P111110: Speeding up large scale data quality validation: the Gilberto project

We already discussed in previous posts of the importance of data quality validation as part of the data operations toolbox, along with a metadata management solution such as Mastro. However, we never really discussed the integration of those two aspects. Data catalogues and Feature stores are becoming standard design patterns in enabling on one hand data annotation, discovery and lineage tracking; while on the other hand feature stores assure basic quality constraint on produced features, in order to enable reuse and presidium of data assets by continuously monitoring it for deviations from expected requirements. While catalogues allow for building a dependency graph of data assets, they do not go into the statistical details of monitored data assets; Similarly, feature stores are meant to abstract repetitive feature extraction processes that can occur on different environments, be it a data science notebook or a scheduled pipeline, often written with different frameworks and languages; Feature stores also allow for the versioning of those computations in order to achieve repeatability. A similar goal is meant for ML models by means of model registries.

As it appears, catalogues and feature stores target lineage and computational aspects rather than data-centric ones, that is, without going into data quality matters, such as completeness, accuracy, timeliness, integrity, validity (e.g. wrt a type schema), distribution; These are target by so call metrics stores, which store data quality metrics as calculated by specific runs of quality validation pipelines;

Example data quality frameworks are:

All of those require to some extent some customization for the data source of interest. Great expectations is a Python-centric tool meant to provide a meta-language to define constraints that can be run by multiple backends.

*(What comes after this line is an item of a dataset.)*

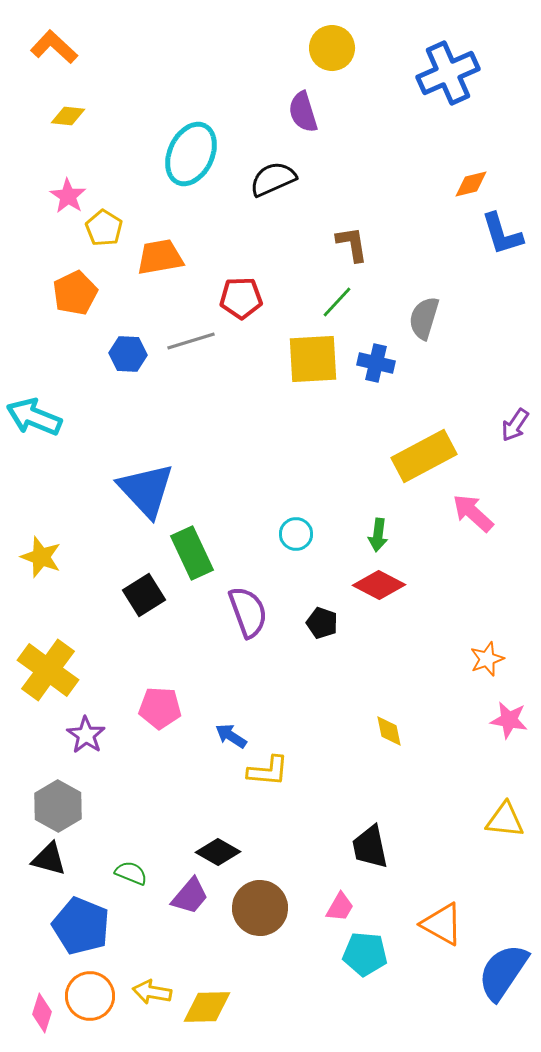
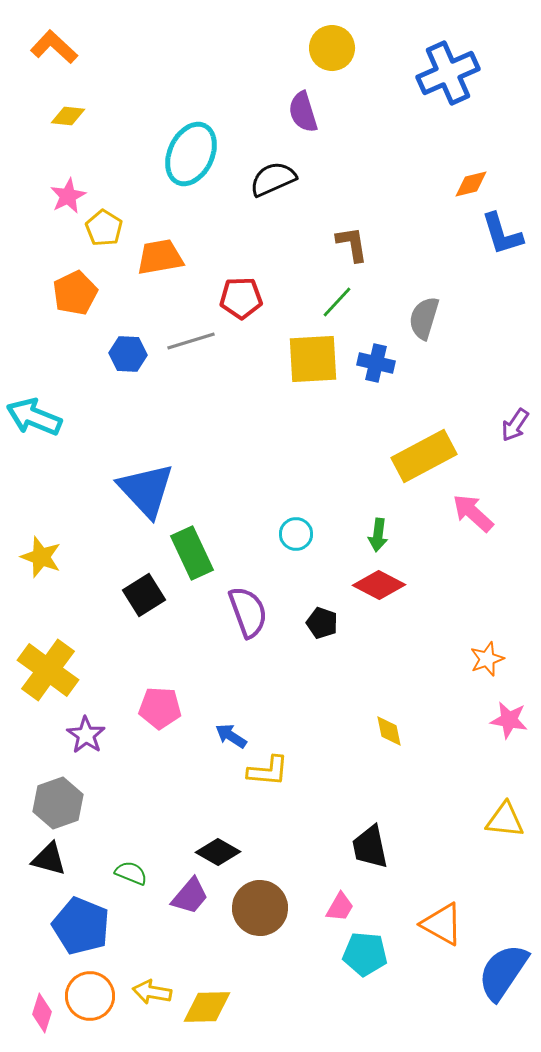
pink star at (68, 196): rotated 12 degrees clockwise
gray hexagon at (58, 806): moved 3 px up; rotated 12 degrees clockwise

Similarly, TFX DV originated from the Tensorflow project and can extract meaningful statistics from data represented in common formats, such as TFRecord; Deequ is a library written in Scala Spark and offers in my opinion the most general purpose tool out of those, especially when targeting data generally sitting in data warehouses, on either HDFS or S3, as it is common nowadays and where Spark really excels. Deequ benefits from the great integration of Spark on modern data processing technologies to offer mainly the following:

profiling - extraction of statistics on input Data(frames);
constraint suggestion - extraction of meaningful constraints based on profiled Data(frames)
validation - enforcement of Checks to detect deviations
anomaly detection - to detect deviations over time from common characteristics

Deequ is an amazing tool, but still requires some customization, to load those data sources and define checks. Moreover, whereas computed metrics can be saved to so called metrics repositories, they are provided as either an InMemoryMetricsRepository and a FileSystemMetricsRepository. The former is basically a Concurrent Hash map, while the second is a connector allowing for writing a json file of kind metrics.json to HDFS or S3. Clearly, this has various drawbacks. Most of all, writing to a unique file blob all metrics does not scale and does not allow for querying from Presto and other engines alike.

To overcome this issues we:

introduce the Gilberto project, meant to curtail the boilerplate coding required with Deequ; the developer can define checks in Scala code files which can be deployed on a distributed FS along the artifact or mounted on a local volume, for instance on a k8s cluster;
An example Check file

Gilberto is able to use reflection to dynamically load and enforce those checks and return standard error codes. This makes the tool easily integrable in workflow management systems, such as Argo-workflows; Gilberto is meant to be ran on both Yarn and k8s alike. Check the sections YARN_DEPLOY and K8S_DEPLOY for an example. For K8s, the master branch contains a full-fledged deployment script. You can use that in combination with a version available in one of the other branches, such as for Spark 3.1.2 or Spark 2.4.7, which you can either build locally or pull from Dockerhub.
introduce metrics stores in the Mastro project, meant to store various kinds of metricsets, including those generated by Deequ/Gilberto and sent via a PUT over a REST interface.
type definition for MetricSet

As such, Metric Sets can be easily integrated with Mastro's Data Assets (stored in the catalogue) and Feature Sets (as stored in the featurestore), which does close the gap we discussed at the beginning of this post; Also, being the format the same used by existing Deequ's Metrics Repositories, this enables anomaly detection use cases, since metrics can be retrieved by tags and time, also using a REST interface.
type definition for DeequMetric
Getting started with mastro is super easy. Beside a docker-compose there is also a Helm Chart, to help you get started on K8s. The only prerequisite is a DB, we use bitnami/mongo for most of our tests.